Further raids were delayed by an extended period of poor weather and also by the withdrawal of the majority of Naval Zeppelins in an attempt to identify and resolve the recurrent mechanical failures. Raids resumed in March: three Zeppelins set off to bomb Rosyth on 5/6 March but were forced by high winds to divert to Hull, killing 18, injuring 52 and causing £25,005 damage.[46] On 30 March/1 April ten airships set off to bomb eastern England and London. Most turned back because of mechanical problems or the weather; L 15 was intercepted by Claude Ridley, who was unable to do more than fire a few rounds at extreme range; it was then damaged by anti-aircraft fire over Purfleet before being attacked by Alfred Brandon using Ranken darts. It came down in the sea near Margate, all but one of the crew surviving. Most of the 48 people killed in the raid were victims of a bomb which fell on an Army billet in Cleethorpes.[47]

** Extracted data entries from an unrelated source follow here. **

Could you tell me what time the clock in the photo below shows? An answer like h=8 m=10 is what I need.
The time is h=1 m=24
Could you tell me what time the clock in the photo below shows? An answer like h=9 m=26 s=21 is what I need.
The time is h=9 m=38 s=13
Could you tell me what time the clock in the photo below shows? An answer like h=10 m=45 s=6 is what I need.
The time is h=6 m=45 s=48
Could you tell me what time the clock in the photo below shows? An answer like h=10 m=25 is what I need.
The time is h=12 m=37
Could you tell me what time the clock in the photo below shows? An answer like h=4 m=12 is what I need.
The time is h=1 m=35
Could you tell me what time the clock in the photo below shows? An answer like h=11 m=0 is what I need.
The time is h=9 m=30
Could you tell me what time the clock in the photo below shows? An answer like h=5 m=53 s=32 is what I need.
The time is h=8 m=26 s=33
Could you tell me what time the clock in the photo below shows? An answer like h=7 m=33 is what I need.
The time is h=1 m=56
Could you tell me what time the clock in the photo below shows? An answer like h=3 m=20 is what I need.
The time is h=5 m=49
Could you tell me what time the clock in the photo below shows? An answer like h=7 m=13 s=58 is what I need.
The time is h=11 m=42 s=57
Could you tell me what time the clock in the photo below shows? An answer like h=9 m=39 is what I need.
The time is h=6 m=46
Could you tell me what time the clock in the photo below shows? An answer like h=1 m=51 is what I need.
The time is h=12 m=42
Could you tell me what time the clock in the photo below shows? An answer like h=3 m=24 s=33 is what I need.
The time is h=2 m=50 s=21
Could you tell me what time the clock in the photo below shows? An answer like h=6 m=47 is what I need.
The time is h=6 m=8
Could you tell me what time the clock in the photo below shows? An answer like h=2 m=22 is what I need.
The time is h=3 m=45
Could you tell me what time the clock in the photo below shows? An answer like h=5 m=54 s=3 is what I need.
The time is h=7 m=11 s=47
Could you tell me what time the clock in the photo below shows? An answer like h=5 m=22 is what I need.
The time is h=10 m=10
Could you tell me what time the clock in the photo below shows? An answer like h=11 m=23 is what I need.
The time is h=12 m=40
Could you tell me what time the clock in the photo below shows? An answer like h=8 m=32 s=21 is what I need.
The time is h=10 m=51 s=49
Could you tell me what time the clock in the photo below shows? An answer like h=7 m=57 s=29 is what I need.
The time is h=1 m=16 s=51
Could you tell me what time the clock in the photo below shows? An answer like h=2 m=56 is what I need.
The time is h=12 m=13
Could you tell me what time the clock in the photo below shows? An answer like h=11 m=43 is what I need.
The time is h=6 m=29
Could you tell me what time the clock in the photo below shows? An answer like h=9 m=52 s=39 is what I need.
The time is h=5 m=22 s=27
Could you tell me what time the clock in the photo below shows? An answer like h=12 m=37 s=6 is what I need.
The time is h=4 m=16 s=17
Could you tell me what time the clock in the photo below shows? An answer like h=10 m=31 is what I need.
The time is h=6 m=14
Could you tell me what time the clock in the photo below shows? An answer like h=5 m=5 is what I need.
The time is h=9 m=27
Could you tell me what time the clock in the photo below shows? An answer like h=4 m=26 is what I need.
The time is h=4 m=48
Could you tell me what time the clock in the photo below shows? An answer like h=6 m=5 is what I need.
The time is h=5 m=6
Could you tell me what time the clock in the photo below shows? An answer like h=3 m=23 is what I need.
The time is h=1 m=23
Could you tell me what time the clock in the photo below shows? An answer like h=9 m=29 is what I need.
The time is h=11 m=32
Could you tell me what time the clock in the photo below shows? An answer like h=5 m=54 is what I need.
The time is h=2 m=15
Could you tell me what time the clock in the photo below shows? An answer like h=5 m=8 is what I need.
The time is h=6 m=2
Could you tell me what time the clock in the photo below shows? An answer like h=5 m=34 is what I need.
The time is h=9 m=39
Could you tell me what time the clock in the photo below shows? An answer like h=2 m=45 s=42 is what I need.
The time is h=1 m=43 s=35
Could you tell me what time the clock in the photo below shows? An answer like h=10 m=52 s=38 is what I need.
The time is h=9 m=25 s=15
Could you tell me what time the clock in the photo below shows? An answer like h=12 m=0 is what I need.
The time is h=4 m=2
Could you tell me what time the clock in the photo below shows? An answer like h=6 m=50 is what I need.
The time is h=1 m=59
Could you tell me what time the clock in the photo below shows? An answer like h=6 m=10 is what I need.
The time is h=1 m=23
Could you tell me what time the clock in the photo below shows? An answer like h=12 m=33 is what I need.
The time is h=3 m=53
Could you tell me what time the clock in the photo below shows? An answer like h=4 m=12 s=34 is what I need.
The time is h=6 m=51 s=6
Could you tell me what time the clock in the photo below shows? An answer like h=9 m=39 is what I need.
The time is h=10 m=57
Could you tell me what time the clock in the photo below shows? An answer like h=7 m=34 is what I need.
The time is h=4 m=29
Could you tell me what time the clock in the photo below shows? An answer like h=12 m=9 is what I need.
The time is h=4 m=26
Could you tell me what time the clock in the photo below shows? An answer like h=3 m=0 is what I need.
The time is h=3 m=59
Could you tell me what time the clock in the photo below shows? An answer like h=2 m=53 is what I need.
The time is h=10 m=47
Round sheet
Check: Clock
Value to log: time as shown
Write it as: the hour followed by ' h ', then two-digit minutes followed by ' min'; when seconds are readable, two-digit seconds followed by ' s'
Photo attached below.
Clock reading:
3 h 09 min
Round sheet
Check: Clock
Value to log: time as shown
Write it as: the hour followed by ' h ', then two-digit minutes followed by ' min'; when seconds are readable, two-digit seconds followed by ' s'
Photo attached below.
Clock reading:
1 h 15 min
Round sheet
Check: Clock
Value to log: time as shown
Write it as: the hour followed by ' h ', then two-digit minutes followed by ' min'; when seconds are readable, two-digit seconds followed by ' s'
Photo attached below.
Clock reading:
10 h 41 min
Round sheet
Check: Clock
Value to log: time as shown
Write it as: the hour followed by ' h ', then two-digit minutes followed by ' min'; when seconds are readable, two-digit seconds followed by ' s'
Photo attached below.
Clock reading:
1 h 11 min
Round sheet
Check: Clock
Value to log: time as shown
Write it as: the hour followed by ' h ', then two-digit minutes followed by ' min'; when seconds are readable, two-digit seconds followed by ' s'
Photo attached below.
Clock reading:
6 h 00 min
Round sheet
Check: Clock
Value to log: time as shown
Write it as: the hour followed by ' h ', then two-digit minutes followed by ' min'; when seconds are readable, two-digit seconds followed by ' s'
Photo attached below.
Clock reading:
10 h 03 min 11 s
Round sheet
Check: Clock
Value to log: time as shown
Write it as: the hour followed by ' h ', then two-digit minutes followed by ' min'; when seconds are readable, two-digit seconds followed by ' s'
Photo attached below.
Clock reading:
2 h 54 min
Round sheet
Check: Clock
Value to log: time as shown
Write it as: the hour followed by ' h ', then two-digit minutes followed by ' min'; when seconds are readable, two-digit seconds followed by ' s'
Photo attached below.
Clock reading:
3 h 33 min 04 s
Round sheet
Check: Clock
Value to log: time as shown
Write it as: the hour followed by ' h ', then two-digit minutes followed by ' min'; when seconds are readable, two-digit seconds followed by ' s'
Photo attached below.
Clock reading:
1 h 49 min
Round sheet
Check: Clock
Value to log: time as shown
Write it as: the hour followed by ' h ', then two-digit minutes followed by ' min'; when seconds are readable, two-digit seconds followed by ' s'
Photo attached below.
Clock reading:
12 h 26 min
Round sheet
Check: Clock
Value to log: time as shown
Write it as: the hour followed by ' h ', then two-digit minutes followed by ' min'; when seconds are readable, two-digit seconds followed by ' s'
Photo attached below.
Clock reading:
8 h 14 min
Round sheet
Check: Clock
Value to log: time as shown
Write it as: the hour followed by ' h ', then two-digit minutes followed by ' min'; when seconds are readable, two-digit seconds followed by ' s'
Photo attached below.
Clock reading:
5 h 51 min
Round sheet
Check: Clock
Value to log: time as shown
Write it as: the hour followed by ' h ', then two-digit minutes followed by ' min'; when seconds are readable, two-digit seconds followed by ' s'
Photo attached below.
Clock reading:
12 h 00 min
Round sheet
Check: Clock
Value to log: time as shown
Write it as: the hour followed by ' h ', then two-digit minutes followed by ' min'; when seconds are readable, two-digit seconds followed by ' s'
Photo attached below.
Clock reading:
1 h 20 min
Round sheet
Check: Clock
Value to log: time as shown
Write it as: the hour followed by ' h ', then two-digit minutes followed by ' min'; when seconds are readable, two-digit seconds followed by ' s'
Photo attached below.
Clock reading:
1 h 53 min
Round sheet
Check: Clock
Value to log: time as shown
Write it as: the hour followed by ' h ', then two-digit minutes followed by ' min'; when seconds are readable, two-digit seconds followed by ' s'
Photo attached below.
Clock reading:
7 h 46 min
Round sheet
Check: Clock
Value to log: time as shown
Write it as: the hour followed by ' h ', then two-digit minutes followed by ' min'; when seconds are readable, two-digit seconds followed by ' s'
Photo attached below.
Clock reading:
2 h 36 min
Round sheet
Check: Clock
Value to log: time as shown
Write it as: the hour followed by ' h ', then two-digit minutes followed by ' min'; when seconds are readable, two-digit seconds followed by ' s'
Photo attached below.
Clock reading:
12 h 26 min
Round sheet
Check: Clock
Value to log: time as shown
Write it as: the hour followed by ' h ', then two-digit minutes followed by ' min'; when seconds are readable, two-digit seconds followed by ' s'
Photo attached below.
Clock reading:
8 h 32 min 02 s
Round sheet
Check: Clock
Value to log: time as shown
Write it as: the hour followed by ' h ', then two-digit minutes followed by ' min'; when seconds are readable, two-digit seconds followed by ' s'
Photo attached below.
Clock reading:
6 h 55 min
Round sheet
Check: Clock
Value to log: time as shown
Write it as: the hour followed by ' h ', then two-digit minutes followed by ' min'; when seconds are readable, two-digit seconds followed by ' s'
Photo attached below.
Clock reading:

The following night two Navy Zeppelins, diverted from London by the weather, bombed targets in the north of England, killing 22 and injuring 130. On the night of 2/3 April, a six-airship raid was made by Army and Navy airships, the Navy against the naval base at Rosyth and the Forth Bridge on the east coast of Scotland, the Army targeting London. None of the airships bombed their intended targets; 13 were killed, 24 injured and much of the £77,113 damage was caused by the destruction of a warehouse in Leith containing whisky.[48][49] A two-Zeppelin raid the following night was prevented from bombing London by the weather and caused no casualties or damage and another against the north of England on the night of 5/6 April had little effect: one of the three raiders turned back with mechanical problems and although the ironworks at Skinningrove and a colliery near Bishop Auckland were bombed, the casualties only amounted to one dead and nine injured.[50]

The wreckage of LZ 76 (L  33)

On 28/29 July the first raid to include one of the new R-class Zeppelins, L 31, took place. These were 200 m (660 ft) long, with a capacity of 55,000 m3 (2,000,000 cu ft), powered by six engines and capable of operating at 13,000 ft (4,000 m) and could carry up to four tons of bombs. The ten Zeppelins achieved very little; four turned back early and the rest wandered over a fog-shrouded landscape before giving up. Adverse weather dispersed two raids on 30/31 July and 2/3 August. On 8/9 August, two Zeppelins were part of a nine airship raid on Hull.[51] The sixth successful London raid was on 24/25 August when 13 Navy Zeppelins were launched and Heinrich Mathy's L 31 reached London; flying above low clouds, 36 bombs were dropped in ten minutes on West Ferry Road, Deptford Dry Dock, the station at Norway Street and homes in Greenwich, Eltham and Plumstead. Nine people were killed, 40 injured and £130,203 of damage was caused. L 31 suffered no damage in the attack but several weeks of repair work were needed following a hard landing.[52]

The biggest raid to date was launched on 2/3 September, with 12 German Navy airships and four from the German Army taking part. A combination of rain and snowstorms scattered the airships while they were still over the North Sea. None of the naval airships reached London and only the army's LZ 98 and the newly commissioned Schütte-Lanz SL 11 achieved their objective. SL 11 came in over Foulness with the intention of attacking the capital from the north-west. It dropped a few bombs over London Colney and South Mimms before it was picked up by a searchlight over Hornsey at about 01:50 and subjected to an intense but ineffective barrage. It was lost in cloud over Wood Green but caught by the searchlights at Waltham Abbey as it bombed Ponders End. At around 02:15 one of the three aircraft in the sky that night finally came into range, a B.E.2c piloted by Lt. William Leefe Robinson flying from Suttons Farm. Robinson fired three drums of ammunition from his Lewis gun, one on each of three passes. Robinson emptied the third drum; the airship began to burn from the stern and was quickly enveloped by flames.[53]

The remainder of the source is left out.